**Required action**
In the listing, switch "serum" to "krem" in the lines starting with the line with "bardziej wyrazisty. Produkt" and going on through the line with "Se lo llevaron: recue", keeping everything else unchanged. Give back only those lines, and leave the pictures out.

———

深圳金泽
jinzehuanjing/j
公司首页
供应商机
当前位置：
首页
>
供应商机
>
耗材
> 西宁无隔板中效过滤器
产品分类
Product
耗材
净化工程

———

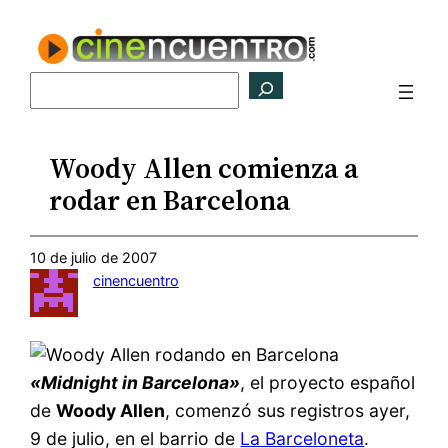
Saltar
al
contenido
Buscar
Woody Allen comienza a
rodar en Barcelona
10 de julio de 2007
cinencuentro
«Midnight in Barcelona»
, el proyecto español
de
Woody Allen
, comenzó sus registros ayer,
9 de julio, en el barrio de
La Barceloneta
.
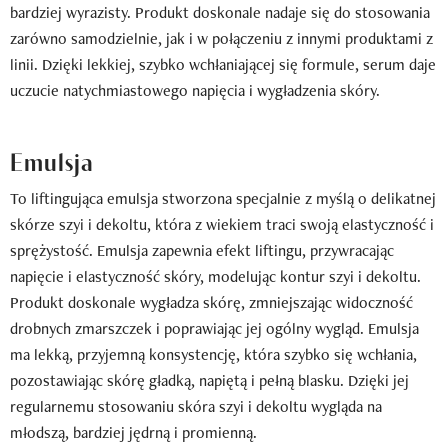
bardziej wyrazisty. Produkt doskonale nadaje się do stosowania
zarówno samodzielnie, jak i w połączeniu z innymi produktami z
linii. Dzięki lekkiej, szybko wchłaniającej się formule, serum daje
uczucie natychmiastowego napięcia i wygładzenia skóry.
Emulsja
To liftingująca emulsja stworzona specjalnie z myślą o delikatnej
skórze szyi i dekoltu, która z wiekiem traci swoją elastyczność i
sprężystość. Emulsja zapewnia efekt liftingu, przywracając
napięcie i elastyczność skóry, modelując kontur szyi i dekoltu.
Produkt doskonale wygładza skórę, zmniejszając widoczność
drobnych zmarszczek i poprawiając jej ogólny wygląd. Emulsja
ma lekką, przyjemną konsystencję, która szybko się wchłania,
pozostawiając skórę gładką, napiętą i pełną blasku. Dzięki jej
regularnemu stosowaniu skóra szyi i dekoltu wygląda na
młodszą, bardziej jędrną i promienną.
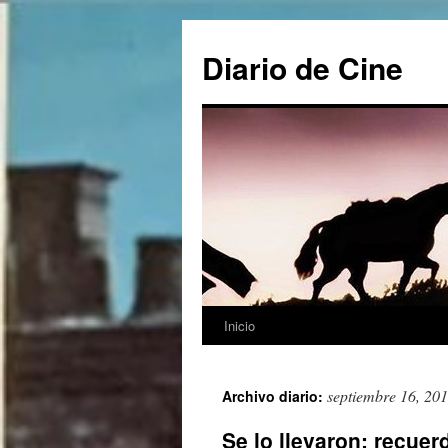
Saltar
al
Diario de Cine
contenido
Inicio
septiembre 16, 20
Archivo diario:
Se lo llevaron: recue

———

**Finished task**
bardziej wyrazisty. Produkt doskonale nadaje się do stosowania
zarówno samodzielnie, jak i w połączeniu z innymi produktami z
linii. Dzięki lekkiej, szybko wchłaniającej się formule, krem daje
uczucie natychmiastowego napięcia i wygładzenia skóry.
Emulsja
To liftingująca emulsja stworzona specjalnie z myślą o delikatnej
skórze szyi i dekoltu, która z wiekiem traci swoją elastyczność i
sprężystość. Emulsja zapewnia efekt liftingu, przywracając
napięcie i elastyczność skóry, modelując kontur szyi i dekoltu.
Produkt doskonale wygładza skórę, zmniejszając widoczność
drobnych zmarszczek i poprawiając jej ogólny wygląd. Emulsja
ma lekką, przyjemną konsystencję, która szybko się wchłania,
pozostawiając skórę gładką, napiętą i pełną blasku. Dzięki jej
regularnemu stosowaniu skóra szyi i dekoltu wygląda na
młodszą, bardziej jędrną i promienną.
Saltar
al
Diario de Cine
contenido
Inicio
septiembre 16, 20
Archivo diario:
Se lo llevaron: recue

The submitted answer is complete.